Varsha Gandhi, Ph.D. University of Texas MD Anderson Cancer Center

THERAPY/ PROGNOSTIC

Transcription Inhibition to Target CLL

Update:

CLL is characterized by a disrupted cell death pathway rather than increased rate of proliferation. Because these cells do not divide, they do not synthesize DNA, or go through cell replication. Hence, agents that are DNA replication-directed do not work well for this disease.

We focused on developing chemotherapy that is not directed to DNA. We were able to determine metabolism and mechanism of action of a new agent, 8-chloro-adenosine, in CLL cells. We used cell samples freshly obtained from peripheral blood of patients with CLL. We compared this drug in CLL lymphocytes and in normal lymphocytes. Our data demonstrated that the drug works in a DNA independent way in CLL cells, and in laboratory experiments, the drug was effective in killing CLL cells. We have published two papers from this work during the first 18 months.

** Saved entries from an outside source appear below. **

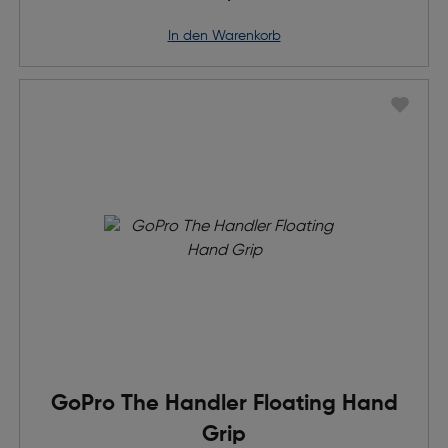
in den Warenkorb
GoPro The Handler Floating Hand
Grip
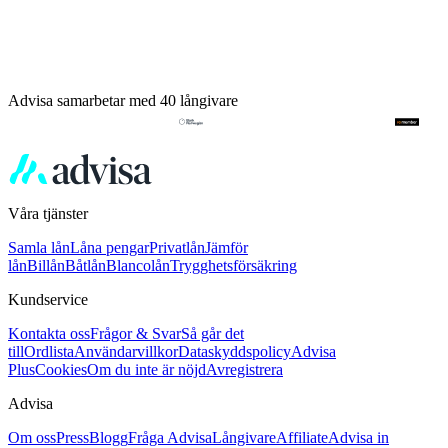
Advisa samarbetar med 40 långivare
Våra tjänster
Samla lån
Låna pengar
Privatlån
Jämför
lån
Billån
Båtlån
Blancolån
Trygghetsförsäkring
Kundservice
Kontakta oss
Frågor & Svar
Så går det
till
Ordlista
Användarvillkor
Dataskyddspolicy
Advisa
Plus
Cookies
Om du inte är nöjd
Avregistrera
Advisa
Om oss
Press
Blogg
Fråga Advisa
Långivare
Affiliate
Advisa in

Because multiple myeloma is also a B-cell neoplasm and the plasma cells are not actively dividing, we hypothesized that 8-Cl-Ado would work in this disease also. Our data demonstrated that multiple myeloma cell lines treated with 8-Clo-Ado results in a decrease in Met transcript and protein levels. We further established that Met tyrosine kinase is a survival factor for these cells and once there is a decrease in the protein, cells undergo cell death. This was recently published in Cancer Research.

Using separate funding sources, we conducted Investigational New Drug (IND) directed toxicology studies and have now received IND approval from the FDA to move 8-Cl-Adenosine in the clinic for patients with CLL.